Contact Card hand-off doesn't open the chat

  • Confirm both widget.js and contact-card.js are loaded.
  • The widget script must run before the visitor taps the "Live chat" row — window.chatlane.openWidget() is exposed by the widget bundle.

Best practices

  • Agent setup: Attach an agent to the inbox with Auto trigger if you want instant replies. Agent responses can include simple HTML (paragraphs, lists, links), which the widget and inbox both display.
  • Identification: Start with "Off" to test, then switch to "Optional" or "Required" if you want to collect names and emails. Use "Required" only when you need every conversation to have an identifier.
  • Trusted users: If you have logged-in visitors, pass their name and email with ChatlaneWidget('init', { … }) for proper contact matching and cross-device continuity.
  • Hosted icons: If you upload a custom bubble icon, use a high-contrast monochrome SVG/PNG — the runtime tints it white to sit on the brand-coloured launcher.

Security and limits

  • Embed keys are meant to be public (in your site's HTML).
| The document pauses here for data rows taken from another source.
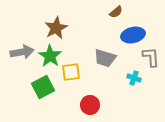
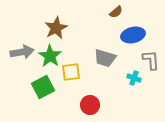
gray L-shape: moved 3 px down
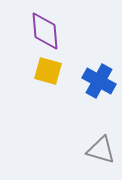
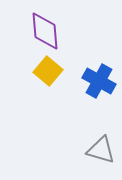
yellow square: rotated 24 degrees clockwise
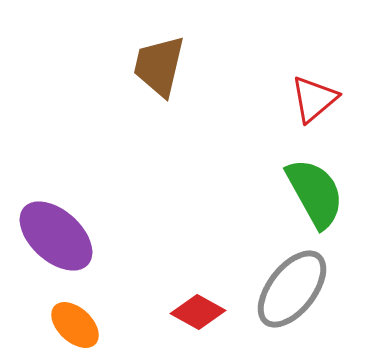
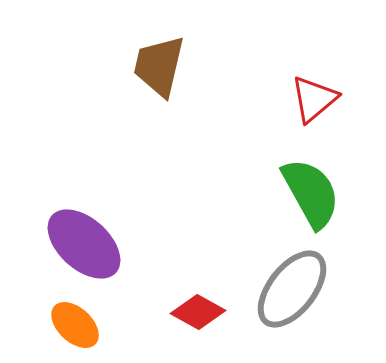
green semicircle: moved 4 px left
purple ellipse: moved 28 px right, 8 px down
Each key is scoped to one inbox + widget configuration and validated against the Allowed origins list.
  • Realtime auth — every Reverb private-channel subscription is authenticated by visitor ID + embed key, then verified against the conversation's contact ownership.
  • Rate limiting applies to the widget API (60 req/min per IP).
  • Contact linking uses the visitor's localStorage ID by default; email is only used for lookups when it comes from your site via ChatlaneWidget('init', { … }), so a stranger typing your customer's email in the widget can't see their existing conversations.
  • Storage — Visitor and conversation IDs are stored in the browser (localStorage); they may not persist in strict private browsing.